## [DESCRIPTION OF THE TASK]
Exact reproductions of all the entries, please, and no pictures.

Extracted page text data
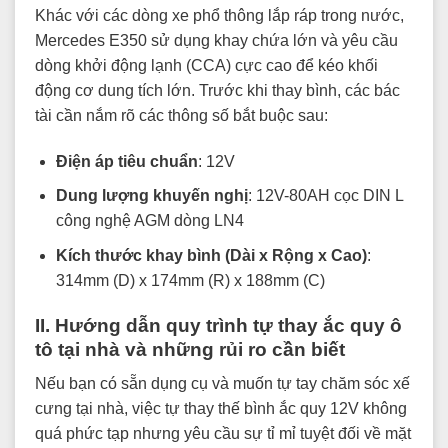
Khác với các dòng xe phổ thông lắp ráp trong nước,
Mercedes E350 sử dụng khay chứa lớn và yêu cầu
dòng khởi động lạnh (CCA) cực cao để kéo khối
động cơ dung tích lớn. Trước khi thay bình, các bác
tài cần nắm rõ các thông số bắt buộc sau:
Điện áp tiêu chuẩn
: 12V
Dung lượng khuyến nghị
: 12V-80AH cọc DIN L
công nghệ AGM dòng LN4
Kích thước khay bình (Dài x Rộng x Cao)
:
314mm (D) x 174mm (R) x 188mm (C)
II. Hướng dẫn quy trình tự thay ắc quy ô
tô tại nhà và những rủi ro cần biết
Nếu bạn có sẵn dụng cụ và muốn tự tay chăm sóc xế
cưng tại nhà, việc tự thay thế bình ắc quy 12V không
quá phức tạp nhưng yêu cầu sự tỉ mỉ tuyệt đối về mặt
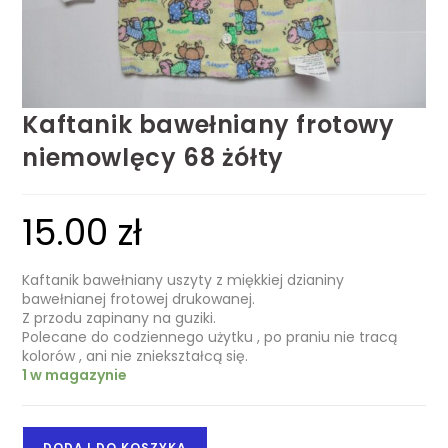
Kaftanik bawełniany frotowy
niemowlęcy 68 żółty
15.00
zł
Kaftanik bawełniany uszyty z miękkiej dzianiny
bawełnianej frotowej drukowanej.
Z przodu zapinany na guziki.
Polecane do codziennego użytku , po praniu nie tracą
kolorów , ani nie zniekształcą się.
1 w magazynie
DODAJ DO KOSZYKA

## [OUTPUT OF THE EXERCISE]
Khác với các dòng xe phổ thông lắp ráp trong nước,
Mercedes E350 sử dụng khay chứa lớn và yêu cầu
dòng khởi động lạnh (CCA) cực cao để kéo khối
động cơ dung tích lớn. Trước khi thay bình, các bác
tài cần nắm rõ các thông số bắt buộc sau:
Điện áp tiêu chuẩn
: 12V
Dung lượng khuyến nghị
: 12V-80AH cọc DIN L
công nghệ AGM dòng LN4
Kích thước khay bình (Dài x Rộng x Cao)
:
314mm (D) x 174mm (R) x 188mm (C)
II. Hướng dẫn quy trình tự thay ắc quy ô
tô tại nhà và những rủi ro cần biết
Nếu bạn có sẵn dụng cụ và muốn tự tay chăm sóc xế
cưng tại nhà, việc tự thay thế bình ắc quy 12V không
quá phức tạp nhưng yêu cầu sự tỉ mỉ tuyệt đối về mặt
Kaftanik bawełniany frotowy
niemowlęcy 68 żółty
15.00
zł
Kaftanik bawełniany uszyty z miękkiej dzianiny
bawełnianej frotowej drukowanej.
Z przodu zapinany na guziki.
Polecane do codziennego użytku , po praniu nie tracą
kolorów , ani nie zniekształcą się.
1 w magazynie
DODAJ DO KOSZYKA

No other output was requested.